▶ EXERCISE GOAL: Copy the lines of the records below, starting at the line containing "pose: elev=76.7 azim=167.2" and ending at the line containing "Dot at: (108, 251)", with both included. Leave the pictures out of your copy.

▶ DATA SUPPLIED:
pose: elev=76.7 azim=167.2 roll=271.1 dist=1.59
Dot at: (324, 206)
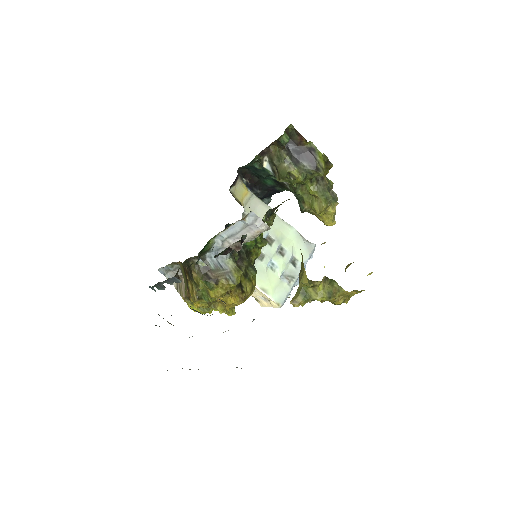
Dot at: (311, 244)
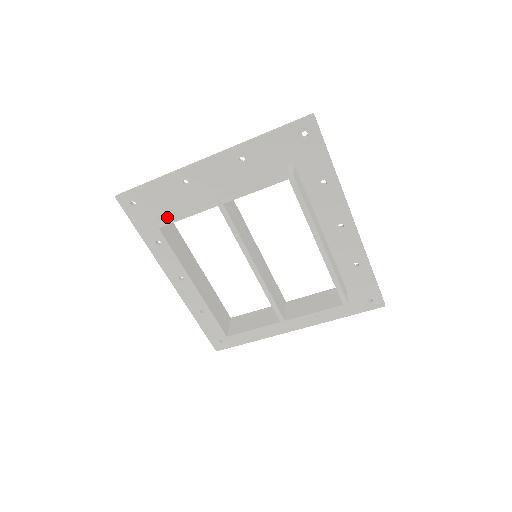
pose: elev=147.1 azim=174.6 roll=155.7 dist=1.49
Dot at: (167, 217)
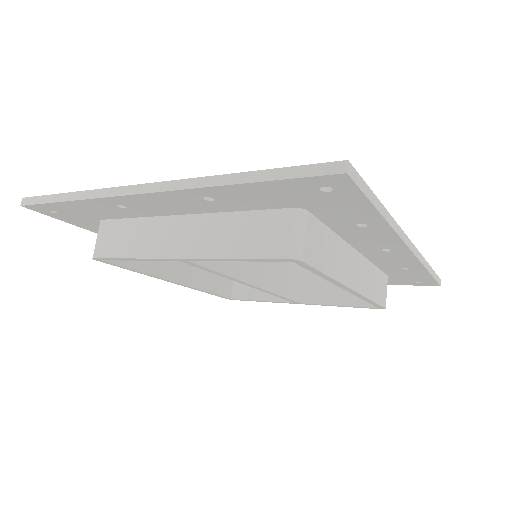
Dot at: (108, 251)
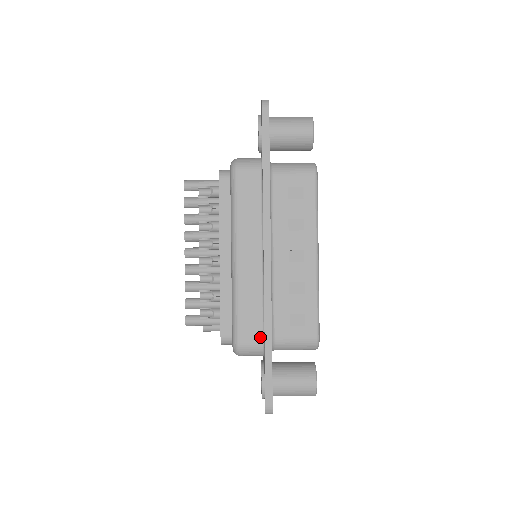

--

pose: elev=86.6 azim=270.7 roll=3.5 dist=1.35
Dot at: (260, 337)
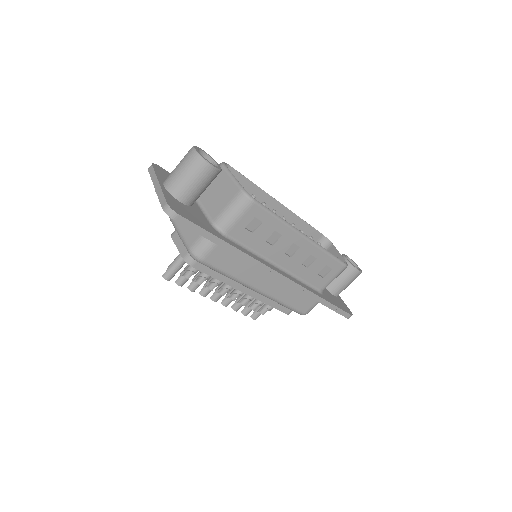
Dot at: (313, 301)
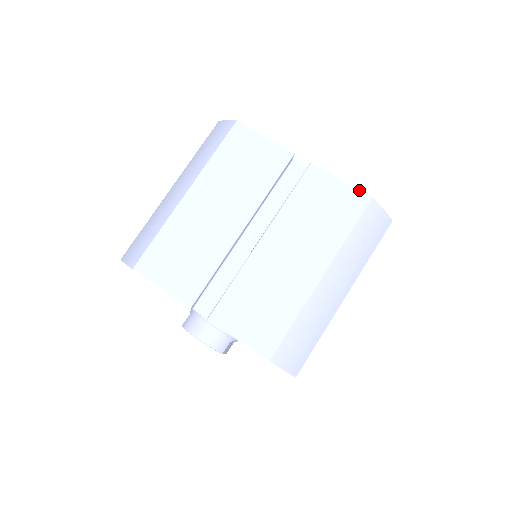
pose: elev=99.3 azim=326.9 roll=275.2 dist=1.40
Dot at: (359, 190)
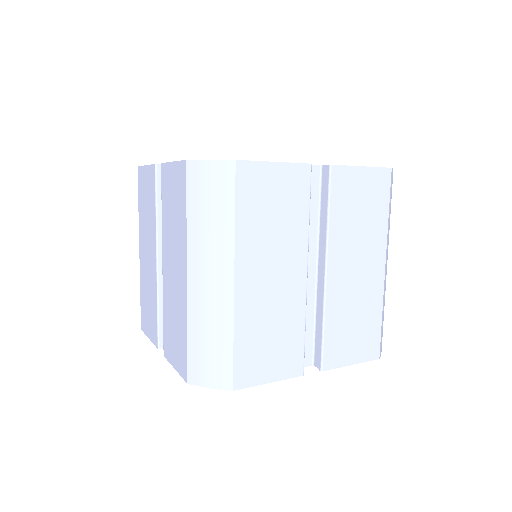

▶ WRITTEN ANSWER:
pose: elev=76.7 azim=167.2 roll=271.1 dist=1.59
Dot at: (324, 206)
Dot at: (311, 244)
pose: elev=147.1 azim=174.6 roll=155.7 dist=1.49
Dot at: (167, 217)
Dot at: (108, 251)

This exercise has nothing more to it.